● **課題項目 1**: 以下に示すセミナー議事概要の本文を、一字も変えずに全文複製してください。

● **本文**:
——————
第21回RIETIハイライトセミナー

令和時代の格差拡大を考える-企業統治と賃金格差はどうなる?(議事概要)

イベント概要

議事概要

景気拡大によって企業の業績が好調にも関わらず、賃金に反映されない状況が続いている。それとともに経済格差の問題も平成を経て、令和の時代においても重要な政策課題となっている。今回のハイライトセミナーでは、まず東京大学の川口大司教授が、労働者間の賃金格差の理由とその背景について講演し、日米の比較を交えながら最新の研究をもとに明らかにした。続いて、宮島英昭RIETIファカルティフェローが、株主権の強化を図った企業統治改革が企業行動や利益の分配にどのような影響を与えたのか解説を行った。

理事長挨拶

中島 厚志(RIETI理事長)

世界のみならず日本でも経済格差が拡大していて対応が迫られています。一方で、大事な役割を果たす日本の企業については、業績は上向いているものの、リスクに慎重すぎるといった経営が続き、賃金も収益の伸びほどには伸びていないという状況があります。その結果、企業の未処分利益である内部留保がこの1-3月について466.8兆円という史上最高額を更新する状況ともなりました。日本の賃金格差がどのように推移しているのか、格差が拡大するなかにあって日本企業は利害関係者にどのように利益の配分を行っているのか、あるいはアベノミクスが格差是正に効果をあげているのかなど、企業統治と賃金格差という観点から、それぞれの専門家であるお2人の先生にご議論いただきます。
——————
● **データ記録**:
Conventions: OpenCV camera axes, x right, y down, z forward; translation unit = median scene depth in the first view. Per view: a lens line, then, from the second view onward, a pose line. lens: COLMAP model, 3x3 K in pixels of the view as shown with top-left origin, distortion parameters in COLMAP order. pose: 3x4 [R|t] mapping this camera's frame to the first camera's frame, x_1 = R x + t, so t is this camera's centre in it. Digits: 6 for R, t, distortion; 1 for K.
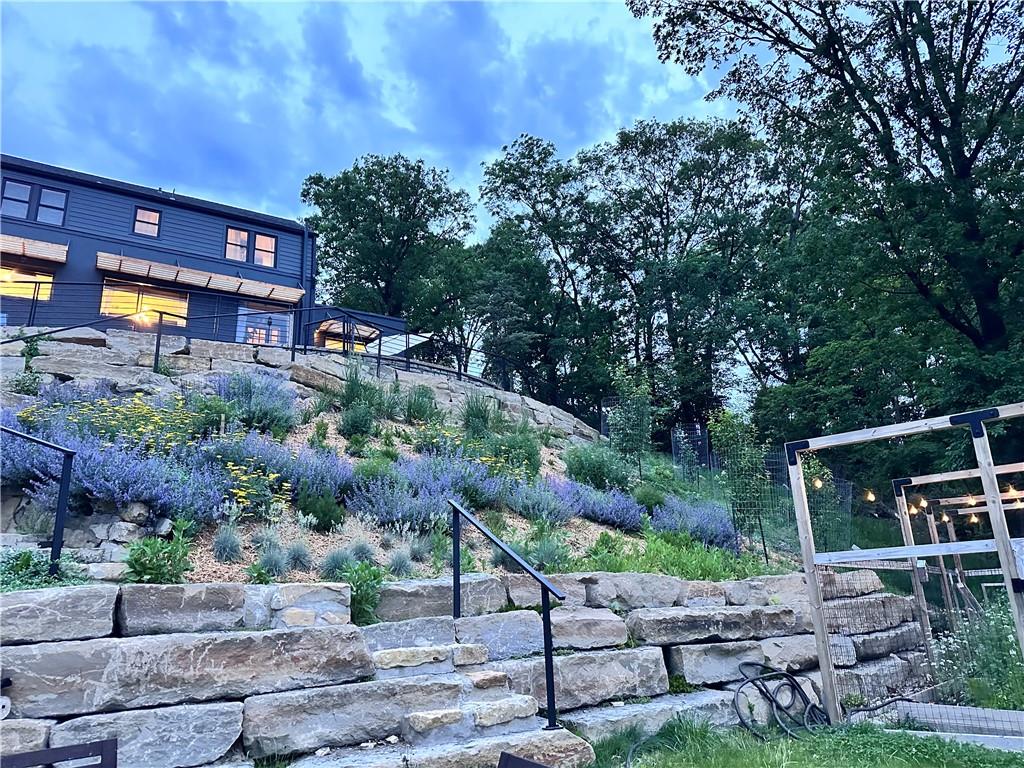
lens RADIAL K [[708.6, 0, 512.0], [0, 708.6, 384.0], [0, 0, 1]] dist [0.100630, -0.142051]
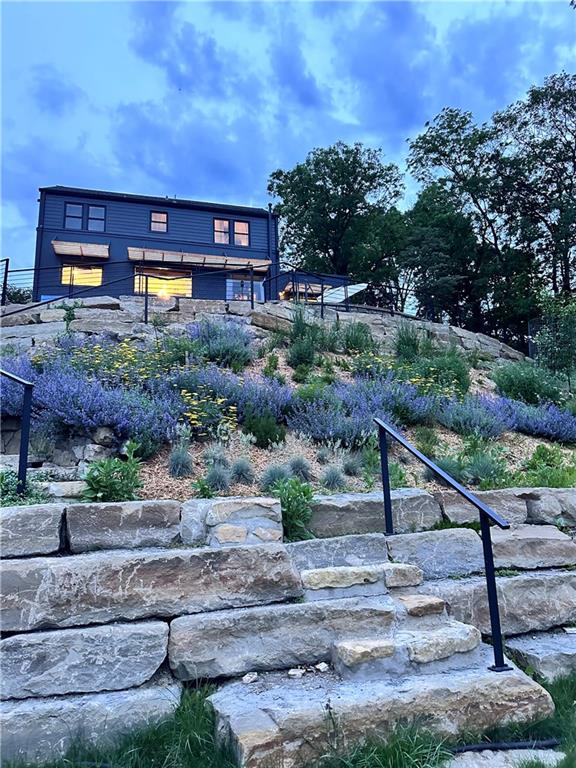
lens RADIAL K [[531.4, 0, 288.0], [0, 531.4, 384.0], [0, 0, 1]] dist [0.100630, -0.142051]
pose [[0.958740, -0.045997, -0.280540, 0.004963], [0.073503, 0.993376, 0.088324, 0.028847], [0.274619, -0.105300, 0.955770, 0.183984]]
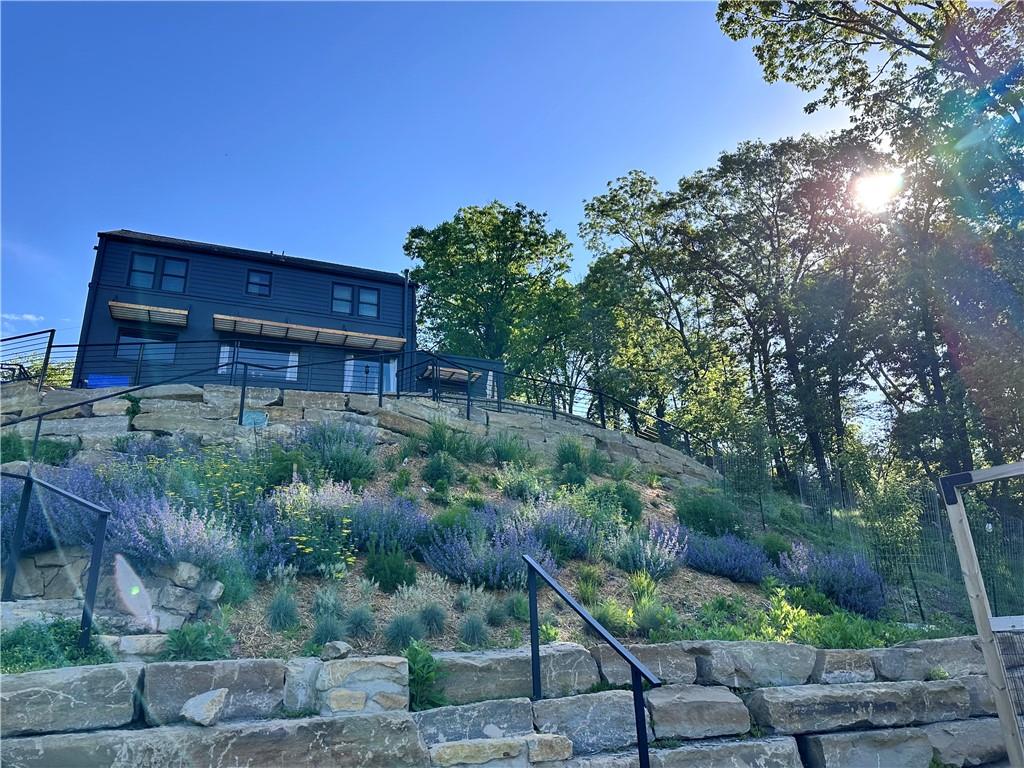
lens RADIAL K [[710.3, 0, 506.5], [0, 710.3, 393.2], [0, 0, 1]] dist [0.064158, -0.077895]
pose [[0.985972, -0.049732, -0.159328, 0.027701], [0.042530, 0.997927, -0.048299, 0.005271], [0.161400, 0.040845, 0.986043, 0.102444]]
——————
● **課題項目 2**: 上の記録の冒頭から「-0.105300, 0.955770, 0.183984]]」を含む行まで(その行も含む)を、そのまま書き出してください。画像の箇所は解答に含めないでください。

● **解答 1**:
第21回RIETIハイライトセミナー

令和時代の格差拡大を考える-企業統治と賃金格差はどうなる?(議事概要)

イベント概要

議事概要

景気拡大によって企業の業績が好調にも関わらず、賃金に反映されない状況が続いている。それとともに経済格差の問題も平成を経て、令和の時代においても重要な政策課題となっている。今回のハイライトセミナーでは、まず東京大学の川口大司教授が、労働者間の賃金格差の理由とその背景について講演し、日米の比較を交えながら最新の研究をもとに明らかにした。続いて、宮島英昭RIETIファカルティフェローが、株主権の強化を図った企業統治改革が企業行動や利益の分配にどのような影響を与えたのか解説を行った。

理事長挨拶

中島 厚志(RIETI理事長)

世界のみならず日本でも経済格差が拡大していて対応が迫られています。一方で、大事な役割を果たす日本の企業については、業績は上向いているものの、リスクに慎重すぎるといった経営が続き、賃金も収益の伸びほどには伸びていないという状況があります。その結果、企業の未処分利益である内部留保がこの1-3月について466.8兆円という史上最高額を更新する状況ともなりました。日本の賃金格差がどのように推移しているのか、格差が拡大するなかにあって日本企業は利害関係者にどのように利益の配分を行っているのか、あるいはアベノミクスが格差是正に効果をあげているのかなど、企業統治と賃金格差という観点から、それぞれの専門家であるお2人の先生にご議論いただきます。

● **解答 2**:
Conventions: OpenCV camera axes, x right, y down, z forward; translation unit = median scene depth in the first view. Per view: a lens line, then, from the second view onward, a pose line. lens: COLMAP model, 3x3 K in pixels of the view as shown with top-left origin, distortion parameters in COLMAP order. pose: 3x4 [R|t] mapping this camera's frame to the first camera's frame, x_1 = R x + t, so t is this camera's centre in it. Digits: 6 for R, t, distortion; 1 for K.
lens RADIAL K [[708.6, 0, 512.0], [0, 708.6, 384.0], [0, 0, 1]] dist [0.100630, -0.142051]
lens RADIAL K [[531.4, 0, 288.0], [0, 531.4, 384.0], [0, 0, 1]] dist [0.100630, -0.142051]
pose [[0.958740, -0.045997, -0.280540, 0.004963], [0.073503, 0.993376, 0.088324, 0.028847], [0.274619, -0.105300, 0.955770, 0.183984]]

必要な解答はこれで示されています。